--- SUPPLIED MATERIAL Enclosed Below ---

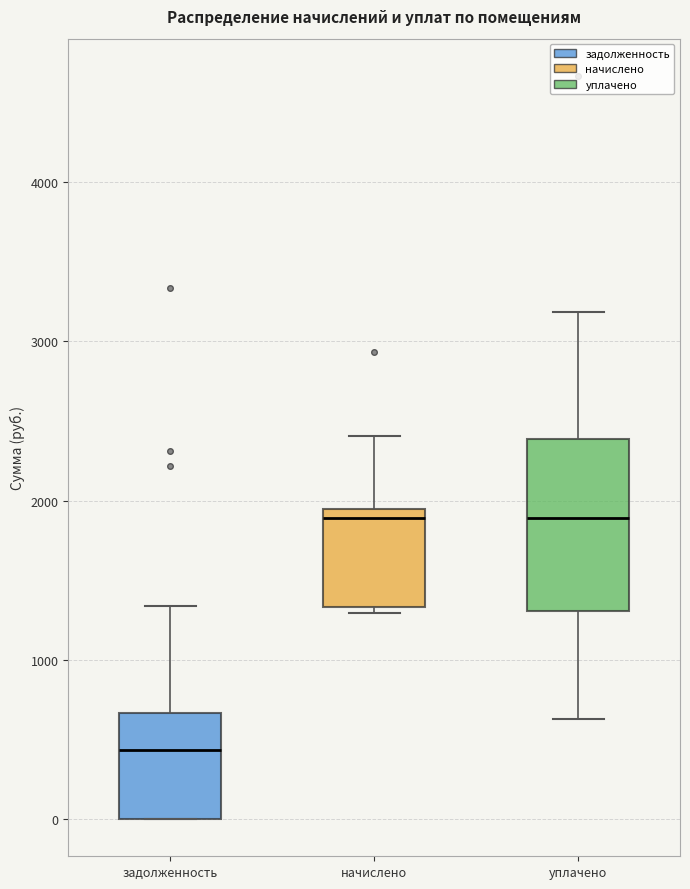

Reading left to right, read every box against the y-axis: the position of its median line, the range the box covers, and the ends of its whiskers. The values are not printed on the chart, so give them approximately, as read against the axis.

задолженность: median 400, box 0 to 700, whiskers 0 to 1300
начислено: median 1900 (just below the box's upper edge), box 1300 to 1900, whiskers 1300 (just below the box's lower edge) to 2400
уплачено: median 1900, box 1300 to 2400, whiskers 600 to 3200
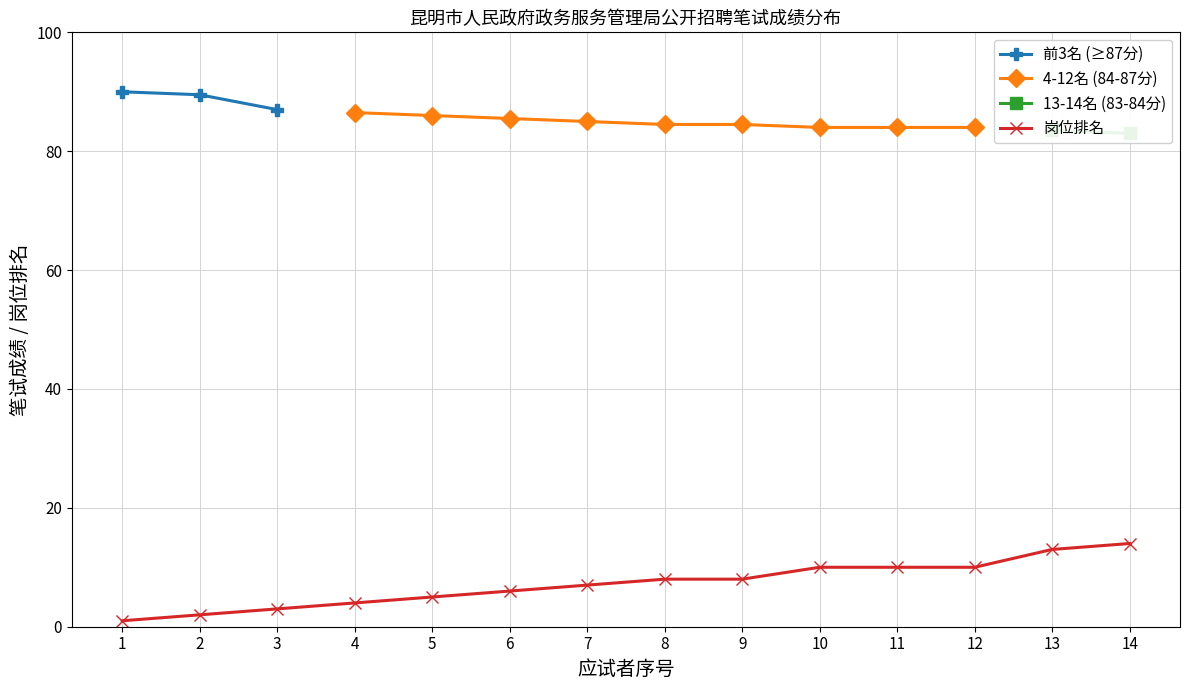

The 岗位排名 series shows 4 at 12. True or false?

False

--- End of Enclosed SUPPLIED MATERIAL ---

== TASK DETAILS ==
Rewrite all the items above with every instance of "chart" changed to "graph" and the rest of the wording unchanged. Leave the pictures out.

== ANSWER TO THE EXERCISE ==
Reading left to right, read every box against the y-axis: the position of its median line, the range the box covers, and the ends of its whiskers. The values are not printed on the graph, so give them approximately, as read against the axis.

задолженность: median 400, box 0 to 700, whiskers 0 to 1300
начислено: median 1900 (just below the box's upper edge), box 1300 to 1900, whiskers 1300 (just below the box's lower edge) to 2400
уплачено: median 1900, box 1300 to 2400, whiskers 600 to 3200

The 岗位排名 series shows 4 at 12. True or false?

False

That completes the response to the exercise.